## Set of tasks
[1] List each labeled field in the header block of the Rowell oral history transcript, with the value given for it.
[2] Carry on the Rowell oral history transcript past its final line, keeping its interview format.

[Excerpted passage Boundary: Start]

It is recommended that this oral history be cited as follows:

John M. Rowell, an oral history conducted in 2016 by Mary Ann Hellrigel, IEEE History Center, Piscataway, NJ, USA.

Interview

INTERVIEWEE: John M. Rowell

INTERVIEWER: Mary Ann Hellrigel

DATE: 28 September 2016

PLACE: Berkeley Heights, NJ

Early life and education

Hellrigel:

It is September 28, 2016. This is Mary Ann Hellrigel from the IEEE History Center, and I am with Dr. John M. Rowell.

Rowell:

Yes, Rowell.

Hellrigel:

Dr. Rowell we are here today to record your oral history. Thank you, sir.

Rowell:

Yes.

Hellrigel:

What we like to start with is your childhood. If you could tell us where you were born and what year? If it is not too revealing.

Rowell:

Well, I was born in 1935.

Hellrigel:

I see, 1935.

Rowell:

I was born in a little town in northwest of London. Nobody has heard of it.

Hellrigel:

Oh, what is it?

Rowell:

It is called Linslade.

Hellrigel:

Linslade.

Rowell:

LINSLADE.

Hellrigel:

Thank you.

Rowell:

The only claim to fame is that the great train robbery occurred some miles up the tracks from Linslade.

Hellrigel:

Well, that was a memorable heist.

Rowell:

You can look it up online.

Hellrigel:

I will look it up.

Rowell:

They stole a few million dollars from a train by stopping it.

Hellrigel:

Wow.

Rowell:

Yes.

Hellrigel:

That was not the diamond robbery, was it?

Rowell:

No.

Hellrigel:

That is another one.

Rowell:

No. This was cash as far as I know.

Hellrigel:

Yes, I guess all the money coming in and out of London.

Rowell:

It was a mail train. They used to take the mail and sort it on the train so you could get delivery on the next morning almost anywhere. It was a very efficient postal service. They realized that there was a lot of cash being sent by mail that night so anyway-

Hellrigel:

End of April?

Rowell:

Yes. Maybe it was. Yes.

Hellrigel:

Did you grow up in Linslade?

Rowell:

No. Not long after I was four years old, they moved up to a town called Rochdale, which is near Manchester in the north of England.

Hellrigel:

I see.

Rowell:

I stayed there until I went up to university. So, I went to the local grammar school there eventually.

[Excerpted passage Boundary: End]
[Data records Boundary: Start]

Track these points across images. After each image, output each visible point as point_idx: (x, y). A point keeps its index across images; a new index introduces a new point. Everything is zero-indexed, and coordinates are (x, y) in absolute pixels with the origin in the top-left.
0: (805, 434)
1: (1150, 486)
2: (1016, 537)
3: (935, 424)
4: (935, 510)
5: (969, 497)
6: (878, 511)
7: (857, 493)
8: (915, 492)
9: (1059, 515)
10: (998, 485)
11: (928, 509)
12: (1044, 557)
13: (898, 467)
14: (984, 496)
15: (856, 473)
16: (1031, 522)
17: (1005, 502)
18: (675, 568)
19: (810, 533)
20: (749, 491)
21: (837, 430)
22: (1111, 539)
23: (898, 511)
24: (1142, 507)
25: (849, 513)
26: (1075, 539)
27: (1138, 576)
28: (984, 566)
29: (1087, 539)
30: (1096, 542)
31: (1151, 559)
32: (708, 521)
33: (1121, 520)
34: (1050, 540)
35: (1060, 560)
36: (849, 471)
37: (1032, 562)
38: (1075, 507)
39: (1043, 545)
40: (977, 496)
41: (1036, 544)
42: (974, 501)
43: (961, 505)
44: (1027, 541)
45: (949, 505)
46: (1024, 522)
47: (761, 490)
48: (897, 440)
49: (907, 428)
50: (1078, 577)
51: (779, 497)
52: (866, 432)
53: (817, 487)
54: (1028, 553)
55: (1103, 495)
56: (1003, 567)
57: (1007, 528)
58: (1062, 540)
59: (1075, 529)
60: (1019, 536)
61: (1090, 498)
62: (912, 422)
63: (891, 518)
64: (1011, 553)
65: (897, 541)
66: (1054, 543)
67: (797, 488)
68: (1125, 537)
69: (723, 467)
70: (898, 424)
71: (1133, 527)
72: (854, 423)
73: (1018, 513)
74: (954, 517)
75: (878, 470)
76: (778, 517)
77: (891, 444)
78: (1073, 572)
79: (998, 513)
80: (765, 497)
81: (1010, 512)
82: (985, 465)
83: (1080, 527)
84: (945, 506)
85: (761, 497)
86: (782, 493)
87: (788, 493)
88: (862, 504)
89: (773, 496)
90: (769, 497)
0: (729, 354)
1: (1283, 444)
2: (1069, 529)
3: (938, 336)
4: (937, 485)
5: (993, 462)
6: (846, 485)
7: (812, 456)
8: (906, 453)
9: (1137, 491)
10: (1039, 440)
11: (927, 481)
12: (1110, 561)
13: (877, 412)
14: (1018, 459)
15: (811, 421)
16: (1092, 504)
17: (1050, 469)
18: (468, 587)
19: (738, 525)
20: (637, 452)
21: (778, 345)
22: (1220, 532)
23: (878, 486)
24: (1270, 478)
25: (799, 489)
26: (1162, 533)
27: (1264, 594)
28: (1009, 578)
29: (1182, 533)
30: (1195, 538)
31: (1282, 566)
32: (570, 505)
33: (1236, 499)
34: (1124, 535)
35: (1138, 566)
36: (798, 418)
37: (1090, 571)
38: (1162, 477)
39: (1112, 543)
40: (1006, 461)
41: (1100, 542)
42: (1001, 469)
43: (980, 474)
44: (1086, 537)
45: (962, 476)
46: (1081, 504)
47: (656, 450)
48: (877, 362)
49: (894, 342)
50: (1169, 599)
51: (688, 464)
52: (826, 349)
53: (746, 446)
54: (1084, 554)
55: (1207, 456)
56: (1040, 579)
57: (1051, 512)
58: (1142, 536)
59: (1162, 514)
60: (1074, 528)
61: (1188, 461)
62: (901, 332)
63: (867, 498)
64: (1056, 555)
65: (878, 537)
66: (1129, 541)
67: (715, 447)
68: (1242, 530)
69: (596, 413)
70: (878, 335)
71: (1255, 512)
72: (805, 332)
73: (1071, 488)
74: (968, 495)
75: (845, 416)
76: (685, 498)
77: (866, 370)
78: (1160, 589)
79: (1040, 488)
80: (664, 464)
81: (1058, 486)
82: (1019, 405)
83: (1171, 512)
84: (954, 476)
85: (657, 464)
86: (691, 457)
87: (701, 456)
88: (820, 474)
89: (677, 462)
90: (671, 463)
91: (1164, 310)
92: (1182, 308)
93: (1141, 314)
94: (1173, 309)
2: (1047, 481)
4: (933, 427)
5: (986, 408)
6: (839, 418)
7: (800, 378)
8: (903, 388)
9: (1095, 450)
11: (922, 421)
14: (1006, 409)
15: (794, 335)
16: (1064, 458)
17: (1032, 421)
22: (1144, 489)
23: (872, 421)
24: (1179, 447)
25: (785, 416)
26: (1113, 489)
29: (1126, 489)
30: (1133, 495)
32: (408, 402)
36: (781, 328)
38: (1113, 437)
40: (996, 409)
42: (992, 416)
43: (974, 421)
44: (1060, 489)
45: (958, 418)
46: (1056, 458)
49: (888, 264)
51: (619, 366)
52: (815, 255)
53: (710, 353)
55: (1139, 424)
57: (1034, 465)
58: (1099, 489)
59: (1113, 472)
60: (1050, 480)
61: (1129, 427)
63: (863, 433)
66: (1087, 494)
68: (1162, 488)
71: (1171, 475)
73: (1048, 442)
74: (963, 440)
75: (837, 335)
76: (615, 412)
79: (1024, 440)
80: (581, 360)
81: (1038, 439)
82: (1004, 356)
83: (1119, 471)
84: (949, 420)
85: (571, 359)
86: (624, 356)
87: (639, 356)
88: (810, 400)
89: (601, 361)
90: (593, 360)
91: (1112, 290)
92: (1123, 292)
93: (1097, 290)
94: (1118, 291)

[Data records Boundary: End]

## Answers
[1]
INTERVIEWEE: John M. Rowell
INTERVIEWER: Mary Ann Hellrigel
DATE: 28 September 2016
PLACE: Berkeley Heights, NJ

[2]
Hellrigel:

Yes.

Rowell:

I came from a very large family; ten children all together.

Hellrigel:

Oh, my, that is a large family.

Rowell:

Five boys first, then four girls, and then one boy. We called him the little boy although he is about fifty years old now.

Hellrigel:

What did your father do for work?

Rowell:

He was a pastor of a Baptist chapel.

Hellrigel:

I see.

Rowell:

They don’t call it church because church means the Church of England over there. A chapel means a non-conformist.

Hellrigel:

I see, your father was a pastor. Was his father, your grandfather, also a pastor?

Rowell:

Yes, he was a pastor, too. They were also tailors. They made clothing for people before you could buy clothes in a chain store.

Hellrigel:

Yes, ready-made clothes were sold in stores.

Rowell:

Before everything was custom made. They would go out and take measurements. Then you would try it on and then they would fit it. If it was a suit, say, this is what happened.

Hellrigel:

Yes.

Rowell:

After they made the suit, say for a farmer, they hoped they got paid. Sometimes they didn’t get paid.

Hellrigel:

Sometimes, did they get paid in-kind, say with a chicken?

Rowell:

No. Sometimes they didn’t get anything. People just put it off. Eventually, they closed the tailoring business and there was quite a bit of debt left.

Hellrigel:

Wow they had to be disappointed. And then, what about your mother?

Rowell:

My mother was a farmer’s daughter from again due north of London. The farm is in what is now the area where everybody lives to commute into London. The farm is still there. It is still being farmed by somebody who married one of my cousins.

Hellrigel:

Oh, what is that town again?

Rowell:

It is called Welwyn.

Hellrigel:

Okay.

Rowell:

Lots of physicists come from farming stock I have observed.

Hellrigel:

From the farm to the physics laboratory, that is very interesting. And your mother’s name if you don’t mind?

Rowell:

Edith.

Hellrigel:

Edith. And your father?

Rowell:

Frank.

Hellrigel:

Frank. I guess growing up with nine siblings made your house rather busy.

Rowell:

Yes.

Hellrigel:

And, you always had a companion around.

Rowell:

Well, you always played most sports together. You didn’t really need anybody else, so we played cricket and rugby. A little bit of soccer although rugby was the game that high school and grammar school played.

Hellrigel:

Oh, what was your position?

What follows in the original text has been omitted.